Somut olayda, dava konusu taşınmaz üzerine 12.11.2021 tarihinde haciz konulduğu, haciz tarihi itibariyle İİK'nın 106. maddesinin yürürlükte olan hükmü uyarınca satış isteme süresinin 1 yıl olduğu, şikayet tarihi olan 24.12.2021 tarihi itibarı ile haczin ayakta ve geçerli olduğu; ancak İlk Derece Mahkemesi karar tarihi 09.05.2023 itibarı ile alacaklının, bir yıllık sürede dava konusu taşınmaza ilişkin satış talep etmediği, bu nedenle taşınmaz üzerindeki şikayete konu haczin İİK'nın 110/1. maddesi uyarınca karar tarihinden önce düştüğü açıktır.

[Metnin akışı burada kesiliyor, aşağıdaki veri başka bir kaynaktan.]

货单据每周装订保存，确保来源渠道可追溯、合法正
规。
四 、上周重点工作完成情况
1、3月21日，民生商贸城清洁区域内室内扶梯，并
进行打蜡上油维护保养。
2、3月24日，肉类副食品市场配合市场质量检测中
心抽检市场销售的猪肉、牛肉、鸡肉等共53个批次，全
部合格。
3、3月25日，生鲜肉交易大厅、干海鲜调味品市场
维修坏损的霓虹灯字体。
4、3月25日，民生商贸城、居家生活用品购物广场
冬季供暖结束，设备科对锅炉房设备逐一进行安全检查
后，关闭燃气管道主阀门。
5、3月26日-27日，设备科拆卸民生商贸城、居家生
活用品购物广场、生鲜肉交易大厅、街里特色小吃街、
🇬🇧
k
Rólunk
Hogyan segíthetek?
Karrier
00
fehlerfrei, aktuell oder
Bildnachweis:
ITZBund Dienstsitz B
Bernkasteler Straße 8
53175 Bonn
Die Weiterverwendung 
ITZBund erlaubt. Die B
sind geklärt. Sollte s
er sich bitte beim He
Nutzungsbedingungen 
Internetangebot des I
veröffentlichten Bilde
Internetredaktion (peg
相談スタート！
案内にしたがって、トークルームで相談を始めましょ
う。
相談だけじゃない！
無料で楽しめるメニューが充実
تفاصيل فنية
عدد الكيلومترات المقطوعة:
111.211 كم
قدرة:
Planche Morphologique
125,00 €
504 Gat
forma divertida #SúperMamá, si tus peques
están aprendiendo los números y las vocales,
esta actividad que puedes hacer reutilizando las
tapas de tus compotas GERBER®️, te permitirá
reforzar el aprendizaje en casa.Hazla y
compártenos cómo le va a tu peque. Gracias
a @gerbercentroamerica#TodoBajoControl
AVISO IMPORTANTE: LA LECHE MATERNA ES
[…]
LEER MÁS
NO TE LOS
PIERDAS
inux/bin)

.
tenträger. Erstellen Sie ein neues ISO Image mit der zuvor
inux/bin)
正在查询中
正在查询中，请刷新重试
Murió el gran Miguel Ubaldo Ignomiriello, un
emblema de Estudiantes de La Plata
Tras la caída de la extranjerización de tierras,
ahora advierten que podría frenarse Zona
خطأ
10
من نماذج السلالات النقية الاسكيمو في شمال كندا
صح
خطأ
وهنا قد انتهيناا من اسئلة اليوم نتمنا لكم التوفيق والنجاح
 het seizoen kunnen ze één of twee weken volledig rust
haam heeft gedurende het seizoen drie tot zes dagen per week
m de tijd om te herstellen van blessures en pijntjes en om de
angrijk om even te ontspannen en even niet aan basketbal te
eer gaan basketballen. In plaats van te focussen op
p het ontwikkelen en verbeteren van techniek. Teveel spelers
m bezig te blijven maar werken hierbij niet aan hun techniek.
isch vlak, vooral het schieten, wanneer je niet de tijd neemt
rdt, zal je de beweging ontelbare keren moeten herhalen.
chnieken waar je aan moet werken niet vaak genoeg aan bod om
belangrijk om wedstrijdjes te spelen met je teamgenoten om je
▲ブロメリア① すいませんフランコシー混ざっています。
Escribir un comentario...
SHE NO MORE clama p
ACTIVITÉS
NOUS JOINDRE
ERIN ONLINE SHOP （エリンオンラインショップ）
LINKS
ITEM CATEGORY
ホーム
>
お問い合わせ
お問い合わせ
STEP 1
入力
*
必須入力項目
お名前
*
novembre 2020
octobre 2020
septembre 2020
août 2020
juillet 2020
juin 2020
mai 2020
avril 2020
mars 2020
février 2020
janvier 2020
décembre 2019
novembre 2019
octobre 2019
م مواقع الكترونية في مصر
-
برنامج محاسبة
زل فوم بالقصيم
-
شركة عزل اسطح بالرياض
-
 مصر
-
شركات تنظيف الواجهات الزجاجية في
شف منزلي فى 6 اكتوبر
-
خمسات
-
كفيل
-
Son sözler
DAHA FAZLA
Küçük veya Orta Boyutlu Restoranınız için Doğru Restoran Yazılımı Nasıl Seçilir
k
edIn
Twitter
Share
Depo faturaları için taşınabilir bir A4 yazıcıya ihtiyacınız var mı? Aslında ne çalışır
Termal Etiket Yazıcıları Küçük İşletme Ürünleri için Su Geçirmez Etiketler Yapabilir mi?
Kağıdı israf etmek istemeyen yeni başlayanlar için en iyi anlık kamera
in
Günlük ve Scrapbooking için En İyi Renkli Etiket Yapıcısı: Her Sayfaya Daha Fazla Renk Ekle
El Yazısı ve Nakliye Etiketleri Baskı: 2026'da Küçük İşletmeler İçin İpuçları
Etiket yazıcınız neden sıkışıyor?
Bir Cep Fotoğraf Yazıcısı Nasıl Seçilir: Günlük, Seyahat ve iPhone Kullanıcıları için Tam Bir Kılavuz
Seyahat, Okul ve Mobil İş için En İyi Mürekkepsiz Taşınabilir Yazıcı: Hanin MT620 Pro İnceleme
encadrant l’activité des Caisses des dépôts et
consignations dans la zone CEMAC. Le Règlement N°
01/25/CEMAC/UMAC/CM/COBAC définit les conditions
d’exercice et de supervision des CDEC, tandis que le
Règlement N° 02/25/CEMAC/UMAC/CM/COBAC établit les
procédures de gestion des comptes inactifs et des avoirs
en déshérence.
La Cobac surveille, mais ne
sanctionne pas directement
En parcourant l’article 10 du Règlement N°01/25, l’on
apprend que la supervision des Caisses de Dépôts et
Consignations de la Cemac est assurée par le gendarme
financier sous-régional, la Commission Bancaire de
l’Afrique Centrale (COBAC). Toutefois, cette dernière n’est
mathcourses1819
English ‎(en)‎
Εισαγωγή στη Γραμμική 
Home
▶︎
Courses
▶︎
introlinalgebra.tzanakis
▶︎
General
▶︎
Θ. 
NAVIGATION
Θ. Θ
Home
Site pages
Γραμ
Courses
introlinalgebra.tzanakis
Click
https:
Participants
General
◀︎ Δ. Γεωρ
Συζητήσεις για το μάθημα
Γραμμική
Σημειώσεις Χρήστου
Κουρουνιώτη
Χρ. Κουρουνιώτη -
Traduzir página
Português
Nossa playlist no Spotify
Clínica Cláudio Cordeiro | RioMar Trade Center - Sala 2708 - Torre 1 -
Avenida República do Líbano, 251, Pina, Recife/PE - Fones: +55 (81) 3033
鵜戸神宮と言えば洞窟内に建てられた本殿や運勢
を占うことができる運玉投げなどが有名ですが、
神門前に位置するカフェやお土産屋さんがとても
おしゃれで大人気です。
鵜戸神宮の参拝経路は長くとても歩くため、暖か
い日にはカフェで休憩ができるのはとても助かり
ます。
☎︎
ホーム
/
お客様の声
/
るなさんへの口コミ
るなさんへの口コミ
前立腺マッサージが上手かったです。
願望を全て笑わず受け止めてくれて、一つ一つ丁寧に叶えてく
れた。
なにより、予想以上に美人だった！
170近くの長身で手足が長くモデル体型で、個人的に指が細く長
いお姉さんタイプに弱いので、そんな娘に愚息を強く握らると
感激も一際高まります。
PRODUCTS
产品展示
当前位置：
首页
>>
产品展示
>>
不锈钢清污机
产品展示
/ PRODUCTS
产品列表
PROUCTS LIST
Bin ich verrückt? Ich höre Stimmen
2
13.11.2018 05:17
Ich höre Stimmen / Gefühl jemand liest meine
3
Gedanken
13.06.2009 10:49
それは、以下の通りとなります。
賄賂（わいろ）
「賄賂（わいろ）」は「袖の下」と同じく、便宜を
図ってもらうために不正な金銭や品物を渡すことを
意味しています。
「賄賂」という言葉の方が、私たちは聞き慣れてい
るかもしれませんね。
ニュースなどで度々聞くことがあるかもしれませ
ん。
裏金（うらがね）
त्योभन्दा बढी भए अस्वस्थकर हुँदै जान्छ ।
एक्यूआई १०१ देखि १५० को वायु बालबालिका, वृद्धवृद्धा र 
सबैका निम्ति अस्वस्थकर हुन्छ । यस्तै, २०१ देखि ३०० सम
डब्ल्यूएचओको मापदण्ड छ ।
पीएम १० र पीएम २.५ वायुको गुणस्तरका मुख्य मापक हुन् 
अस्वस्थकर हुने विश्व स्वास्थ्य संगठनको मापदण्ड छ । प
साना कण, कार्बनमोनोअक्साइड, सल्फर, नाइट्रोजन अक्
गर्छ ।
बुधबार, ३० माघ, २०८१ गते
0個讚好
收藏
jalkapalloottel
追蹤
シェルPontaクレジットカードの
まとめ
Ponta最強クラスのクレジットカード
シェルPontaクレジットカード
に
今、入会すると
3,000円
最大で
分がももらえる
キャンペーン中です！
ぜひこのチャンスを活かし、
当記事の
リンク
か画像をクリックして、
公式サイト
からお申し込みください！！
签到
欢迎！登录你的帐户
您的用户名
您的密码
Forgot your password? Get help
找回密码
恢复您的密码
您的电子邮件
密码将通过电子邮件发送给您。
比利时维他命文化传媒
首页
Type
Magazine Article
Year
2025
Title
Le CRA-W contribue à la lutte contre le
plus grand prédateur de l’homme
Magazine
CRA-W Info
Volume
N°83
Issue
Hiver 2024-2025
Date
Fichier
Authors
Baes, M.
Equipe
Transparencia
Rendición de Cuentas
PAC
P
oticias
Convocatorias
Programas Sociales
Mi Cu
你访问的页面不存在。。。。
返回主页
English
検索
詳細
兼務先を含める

O halde, İlk Derece Mahkemesince, yargılama sırasında şikayete konu kaldırılması istenilen 12.11.2021 tarihli haciz düştüğünden konusuz kalan davanın esası hakkında karar verilmesine yer olmadığına ve 6100 sayılı HMK'nın 331. maddesinin 1. fıkrası uyarınca şikayetin yapıldığı tarihteki tarafların haklılık durumuna göre yargılama giderlerinin takdirine karar verilmesi gerekirken, yazılı şekilde hüküm tesisi ve Bölge Adliye Mahkemesince de istinaf başvurusunun esastan reddi isabetsiz olup, Bölge Adliye Mahkemesi kararı kaldırılarak İlk Derece Mahkemesi kararının bozulması gerekmiştir.

SONUÇ :

Borçlunun temyiz isteminin re'sen görülen nedenlerle kabulü ile, yukarıda yazılı nedenlerle 5311 sayılı Kanun ile değişik İİK'nın 364/2. maddesinin göndermesiyle uygulanması gereken 6100 sayılı HMK'nın 373/1. maddesi uyarınca, Ankara Bölge Adliye Mahkemesi 32. Hukuk Dairesinin 26/09/2023 tarih ve 2023/1062 E. - 2023/1656 K. sayılı kararının KALDIRILMASINA, Ankara 16. İcra Hukuk Mahkemesinin 09.05.2023 tarih ve 2021/1458 E. - 2023/551 K. sayılı kararının BOZULMASINA, peşin alınan harcın istek halinde iadesine, dosyanın İlk Derece Mahkemesine, kararın bir örneğinin de Bölge Adliye Mahkemesi'ne gönderilmesine, 03.06.2024 gününde oy birliğiyle karar verildi.